No, questions asking "Is this polite?" should not be on-topic

These questions are primarily opinion-based. That is, it invites answers which are justified simply by saying "Yes, that seems polite to me" -- but then someone else can just as easily say "No, I would be offended by that", which is equally valid as an answer.

The help center even explicitly states that questions are off topic which:

  • ask us to adjudicate “right” and “wrong” in a situation or whether something is rude/racist/sexist/[insert other discriminatory terms]. If you are having a dispute with your spouse or coworker, we are not going to settle the dispute for you or give you points to argue. Focus your question on resolving your issue, rather than whether there is an issue or not.

However...

If it can be answered with some level of objectivity and reputable sources, then it is more of a question of understanding established norms, and can be edited to make that clear (and should include enough context to be reasonably scoped).

The question A server in a restaurant got offended when we addressed him as "Uncle" is a good illustration of the differences. Right now it includes both types of questions:

Is this correct or we were wrong in thinking so? How should one address servicemen/servicewomen in the restaurant in a proper way?

The first sentence is asking users to judge the situation: was this polite? You can see how the answers give varying opinions whether the OP was impolite or the waiter was overreacting.

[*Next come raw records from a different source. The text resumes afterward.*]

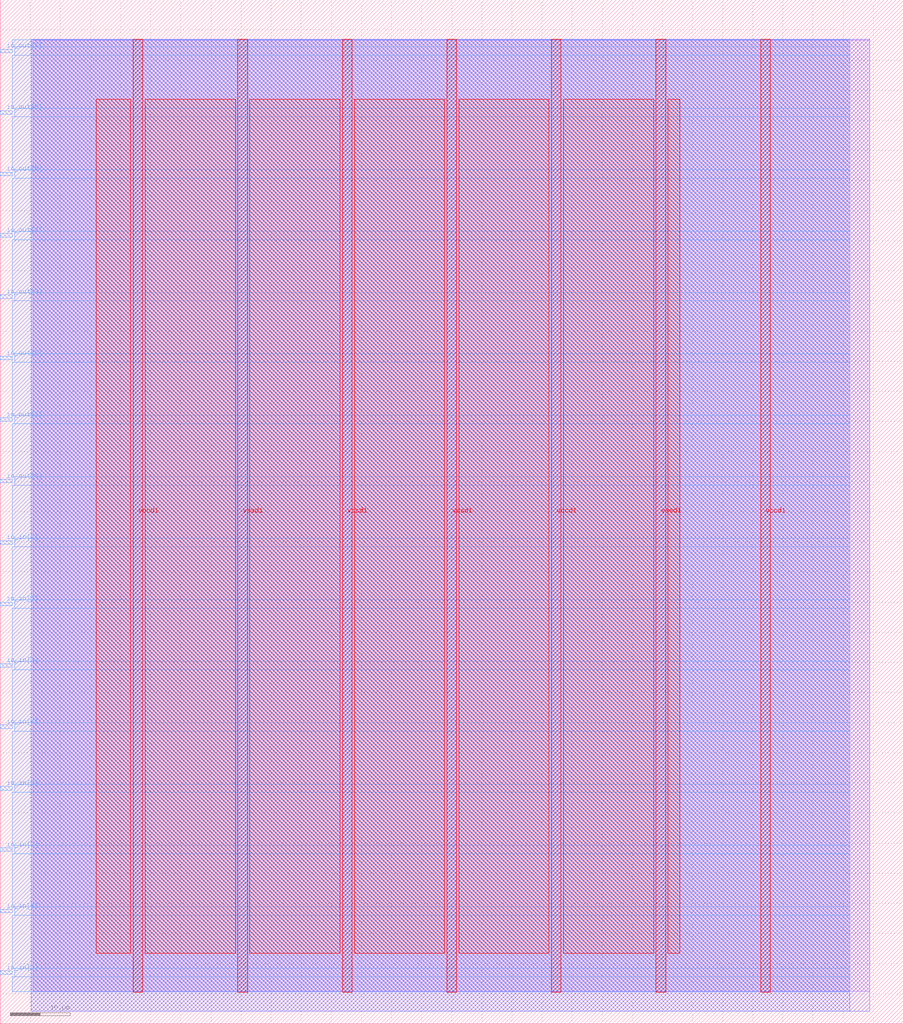
<source format=lef>
VERSION 5.7 ;
  NOWIREEXTENSIONATPIN ON ;
  DIVIDERCHAR "/" ;
  BUSBITCHARS "[]" ;
MACRO adamgreig_tt02_adc_dac
  CLASS BLOCK ;
  FOREIGN adamgreig_tt02_adc_dac ;
  ORIGIN 0.000 0.000 ;
  SIZE 150.000 BY 170.000 ;
  PIN io_in[0]
    DIRECTION INPUT ;
    USE SIGNAL ;
    PORT
      LAYER met3 ;
        RECT 0.000 8.200 2.000 8.800 ;
    END
  END io_in[0]
  PIN io_in[1]
    DIRECTION INPUT ;
    USE SIGNAL ;
    PORT
      LAYER met3 ;
        RECT 0.000 18.400 2.000 19.000 ;
    END
  END io_in[1]
  PIN io_in[2]
    DIRECTION INPUT ;
    USE SIGNAL ;
    PORT
      LAYER met3 ;
        RECT 0.000 28.600 2.000 29.200 ;
    END
  END io_in[2]
  PIN io_in[3]
    DIRECTION INPUT ;
    USE SIGNAL ;
    PORT
      LAYER met3 ;
        RECT 0.000 38.800 2.000 39.400 ;
    END
  END io_in[3]
  PIN io_in[4]
    DIRECTION INPUT ;
    USE SIGNAL ;
    PORT
      LAYER met3 ;
        RECT 0.000 49.000 2.000 49.600 ;
    END
  END io_in[4]
  PIN io_in[5]
    DIRECTION INPUT ;
    USE SIGNAL ;
    PORT
      LAYER met3 ;
        RECT 0.000 59.200 2.000 59.800 ;
    END
  END io_in[5]
  PIN io_in[6]
    DIRECTION INPUT ;
    USE SIGNAL ;
    PORT
      LAYER met3 ;
        RECT 0.000 69.400 2.000 70.000 ;
    END
  END io_in[6]
  PIN io_in[7]
    DIRECTION INPUT ;
    USE SIGNAL ;
    PORT
      LAYER met3 ;
        RECT 0.000 79.600 2.000 80.200 ;
    END
  END io_in[7]
  PIN io_out[0]
    DIRECTION OUTPUT TRISTATE ;
    USE SIGNAL ;
    PORT
      LAYER met3 ;
        RECT 0.000 89.800 2.000 90.400 ;
    END
  END io_out[0]
  PIN io_out[1]
    DIRECTION OUTPUT TRISTATE ;
    USE SIGNAL ;
    PORT
      LAYER met3 ;
        RECT 0.000 100.000 2.000 100.600 ;
    END
  END io_out[1]
  PIN io_out[2]
    DIRECTION OUTPUT TRISTATE ;
    USE SIGNAL ;
    PORT
      LAYER met3 ;
        RECT 0.000 110.200 2.000 110.800 ;
    END
  END io_out[2]
  PIN io_out[3]
    DIRECTION OUTPUT TRISTATE ;
    USE SIGNAL ;
    PORT
      LAYER met3 ;
        RECT 0.000 120.400 2.000 121.000 ;
    END
  END io_out[3]
  PIN io_out[4]
    DIRECTION OUTPUT TRISTATE ;
    USE SIGNAL ;
    PORT
      LAYER met3 ;
        RECT 0.000 130.600 2.000 131.200 ;
    END
  END io_out[4]
  PIN io_out[5]
    DIRECTION OUTPUT TRISTATE ;
    USE SIGNAL ;
    PORT
      LAYER met3 ;
        RECT 0.000 140.800 2.000 141.400 ;
    END
  END io_out[5]
  PIN io_out[6]
    DIRECTION OUTPUT TRISTATE ;
    USE SIGNAL ;
    PORT
      LAYER met3 ;
        RECT 0.000 151.000 2.000 151.600 ;
    END
  END io_out[6]
  PIN io_out[7]
    DIRECTION OUTPUT TRISTATE ;
    USE SIGNAL ;
    PORT
      LAYER met3 ;
        RECT 0.000 161.200 2.000 161.800 ;
    END
  END io_out[7]
  PIN vccd1
    DIRECTION INOUT ;
    USE POWER ;
    PORT
      LAYER met4 ;
        RECT 22.090 5.200 23.690 163.440 ;
    END
    PORT
      LAYER met4 ;
        RECT 56.830 5.200 58.430 163.440 ;
    END
    PORT
      LAYER met4 ;
        RECT 91.570 5.200 93.170 163.440 ;
    END
    PORT
      LAYER met4 ;
        RECT 126.310 5.200 127.910 163.440 ;
    END
  END vccd1
  PIN vssd1
    DIRECTION INOUT ;
    USE GROUND ;
    PORT
      LAYER met4 ;
        RECT 39.460 5.200 41.060 163.440 ;
    END
    PORT
      LAYER met4 ;
        RECT 74.200 5.200 75.800 163.440 ;
    END
    PORT
      LAYER met4 ;
        RECT 108.940 5.200 110.540 163.440 ;
    END
  END vssd1
  OBS
      LAYER li1 ;
        RECT 5.520 5.355 144.440 163.285 ;
      LAYER met1 ;
        RECT 5.130 2.080 144.440 163.440 ;
      LAYER met2 ;
        RECT 5.160 2.050 141.130 163.385 ;
      LAYER met3 ;
        RECT 2.000 162.200 141.155 163.365 ;
        RECT 2.400 160.800 141.155 162.200 ;
        RECT 2.000 152.000 141.155 160.800 ;
        RECT 2.400 150.600 141.155 152.000 ;
        RECT 2.000 141.800 141.155 150.600 ;
        RECT 2.400 140.400 141.155 141.800 ;
        RECT 2.000 131.600 141.155 140.400 ;
        RECT 2.400 130.200 141.155 131.600 ;
        RECT 2.000 121.400 141.155 130.200 ;
        RECT 2.400 120.000 141.155 121.400 ;
        RECT 2.000 111.200 141.155 120.000 ;
        RECT 2.400 109.800 141.155 111.200 ;
        RECT 2.000 101.000 141.155 109.800 ;
        RECT 2.400 99.600 141.155 101.000 ;
        RECT 2.000 90.800 141.155 99.600 ;
        RECT 2.400 89.400 141.155 90.800 ;
        RECT 2.000 80.600 141.155 89.400 ;
        RECT 2.400 79.200 141.155 80.600 ;
        RECT 2.000 70.400 141.155 79.200 ;
        RECT 2.400 69.000 141.155 70.400 ;
        RECT 2.000 60.200 141.155 69.000 ;
        RECT 2.400 58.800 141.155 60.200 ;
        RECT 2.000 50.000 141.155 58.800 ;
        RECT 2.400 48.600 141.155 50.000 ;
        RECT 2.000 39.800 141.155 48.600 ;
        RECT 2.400 38.400 141.155 39.800 ;
        RECT 2.000 29.600 141.155 38.400 ;
        RECT 2.400 28.200 141.155 29.600 ;
        RECT 2.000 19.400 141.155 28.200 ;
        RECT 2.400 18.000 141.155 19.400 ;
        RECT 2.000 9.200 141.155 18.000 ;
        RECT 2.400 7.800 141.155 9.200 ;
        RECT 2.000 5.275 141.155 7.800 ;
      LAYER met4 ;
        RECT 15.935 11.735 21.690 153.505 ;
        RECT 24.090 11.735 39.060 153.505 ;
        RECT 41.460 11.735 56.430 153.505 ;
        RECT 58.830 11.735 73.800 153.505 ;
        RECT 76.200 11.735 91.170 153.505 ;
        RECT 93.570 11.735 108.540 153.505 ;
        RECT 110.940 11.735 112.865 153.505 ;
  END
END adamgreig_tt02_adc_dac
END LIBRARY


</source>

Simply hearing a "yes" or "no" from random internet users is not very useful in developing any skills, which is what we're all about!

But, the second sentence is asking about cultural norms: what is the proper way to address waiters in Germany? The answers addressing this part are useful and can be applied in future situations. They are also more objective because they can be backed up by personal experience or references, which is another hallmark of a good answer.